Brouillon de lettre: Céline Bernard à son fils Paul – non daté (Octobre 1942 ??)
Mon Paul,
Tu t’imagines combien nous avons été heureux de recevoir tes télégrammes. Nous savons par
Mr. Blanchin que tu es dans le lake district. Nous avons cherché
ce coin – et nous l’avons trouvé à 80 km de la frontière Ecossaise.
Hélas! tu es encore trop loin de nous, puisque depuis la lettre du 17 Juin,
nous n’avons pas eu de détails sur ta vie de prisonnier.
Nous savons toutefois, à notre grand soulagement, que tu es assez confortablement logé et bien
nourri et que tu as par les correspondants de
ton Papa quelques secours d’argent. C’est beaucoup, mais ce n’est pas tout et nous
espérons que l’oisiveté et l’éloignement de tout ce qui te tient au
coeur, ne te donnent pas trop le cafard. Evidemment, comme
tes camarades de captivité, tu prends ton mal en patience, attendant la
libération qui vous sera peut-être accordée.
Pour nous, le temps nous semble très long de ne pas te voir et s’il y avait la télévision tu
nous verrais souvent attendris devant ta photo de Marseille. Pourtant nous
remerçions le Ciel qui a voulu te garder ta vie si peu avancée et déjà si pleine
d’évènements. Comme dit ton Pépère,
pour un coureur d’aventures, Paul est servi.

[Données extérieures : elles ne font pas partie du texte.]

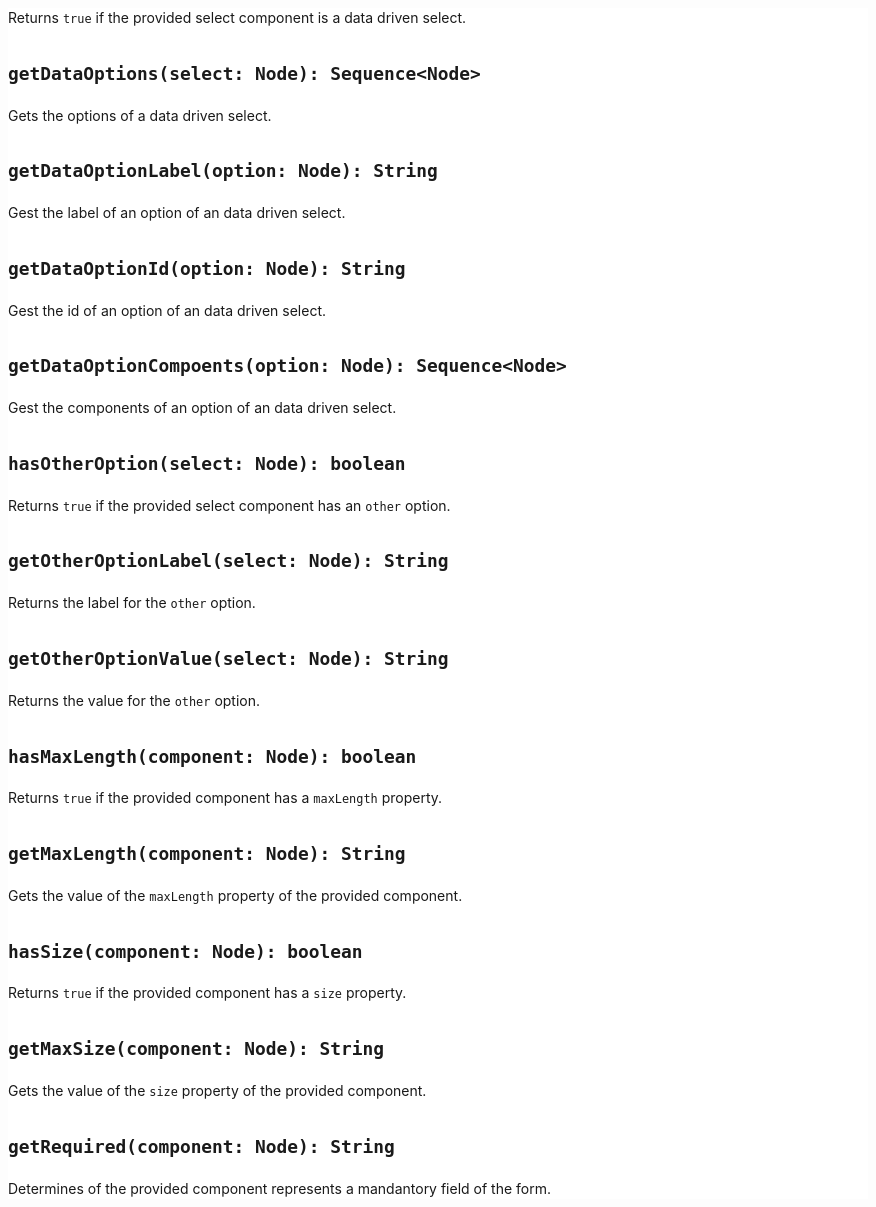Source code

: Returns `true` if the provided select component is a data driven select.

## `getDataOptions(select: Node): Sequence<Node>`

Gets the options of a data driven select.

## `getDataOptionLabel(option: Node): String`

Gest the label of an option of an data driven select.

## `getDataOptionId(option: Node): String`

Gest the id of an option of an data driven select.

## `getDataOptionCompoents(option: Node): Sequence<Node>`

Gest the components of an option of an data driven select.

## `hasOtherOption(select: Node): boolean`

Returns `true` if the provided select component has an `other` option.

## `getOtherOptionLabel(select: Node): String`

Returns the label for the `other` option.

## `getOtherOptionValue(select: Node): String`

Returns the value for the `other` option.

## `hasMaxLength(component: Node): boolean`

Returns `true` if the provided component has a `maxLength` property.

## `getMaxLength(component: Node): String`

Gets the value of the `maxLength` property of the provided component.

## `hasSize(component: Node): boolean`

Returns `true` if the provided component has a `size` property.

## `getMaxSize(component: Node): String`

Gets the value of the `size` property of the provided component.

## `getRequired(component: Node): String`

Determines of the provided component represents a mandantory field of the form.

A présent, ton devoir de soldat est de rester patient, toujours obéissant à tes chefs
– et tu dois bien en avoir avec toi – prisonniers comme toi hélas.
Votre aumônier aussi peut-être est-il des vôtres!!!
A Nantes – à Paris, nous supportons une vie
qui est jugulée mais nous sommes confiants et fermes et nous
saurons attendre cette délivrance qui peut-être ne saurait tarder.
Les santés se maintiennent. Pourtant il y a de braves amis manquants à l’appel – comme l’ami
Poidevin et cette brave Madame Allée partie au mois d’août
après une maladie cardiaque de plusieurs mois.. Ta Tante
Juliette se maintient – elle a assez bonne mine et vit dans l’espoir de revoir son
Paul.
Mère Jeanne est à la clinique, opérée cette semaine d’une cataracte du seul oeil
valide. Elle devenait en effet aveugle.
Ton Papa travaille beaucoup quand il va à
Marseille – voyages fatigants que je verrai finir avec plaisir.
Denise s’occupe et fonce pour se consoler de ce
qui se passe et de ton éloignement – dans les études ardues du piano même voir
de grandes orgues.
Tous les amis pensent à toi – en particulier les Nantais et les
amies Angle. Elles ont passé l’été avec nous – les pauvres ayant été très malades après
le dur hiver parisien.
Pépère et
Mémère étaient venus se refaire à la
Fraternité pendant 17 jours.
Quant à Paulette, elle est nommée
institutrice à Nanterre. Son frère
est dans les frigos à Toulon. A regret il a abandonné la
marine – sa femme nichée au Tréport – lui donnant de grandes inquiétudes avec les
bombardements.
Lucien et
René Laridan sont toujours prisonniers. Henri marié a
eu le chagrin de perdre son petit garçon âgé de 4 mois.
Allons – mon Paul – voici une vague revue de la famille et des amis. Ton
copain Gaston a fini ses licences de
mécanique et de chimie et travaille avec son Père. Ton placide camarade vibre quand même lorsqu’il
entend parler de toi et est venu plusieurs fois demander de tes nouvelles.